**** DATA EXTRACTS ****

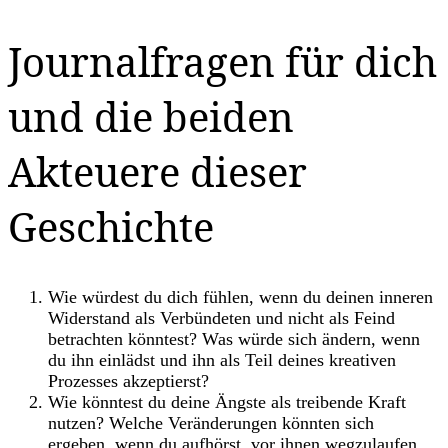
Journalfragen für dich
und die beiden
Akteuere dieser
Geschichte
Wie würdest du dich fühlen, wenn du deinen inneren
Widerstand als Verbündeten und nicht als Feind
betrachten könntest? Was würde sich ändern, wenn
du ihn einlädst und ihn als Teil deines kreativen
Prozesses akzeptierst?
Wie könntest du deine Ängste als treibende Kraft
nutzen? Welche Veränderungen könnten sich
ergeben, wenn du aufhörst, vor ihnen wegzulaufen,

****

**EXERCISE INSTRUCTIONS:** Return every line from the items above that contains the word "könntest".

**YOUR RESPONSE:**
betrachten könntest? Was würde sich ändern, wenn
Wie könntest du deine Ängste als treibende Kraft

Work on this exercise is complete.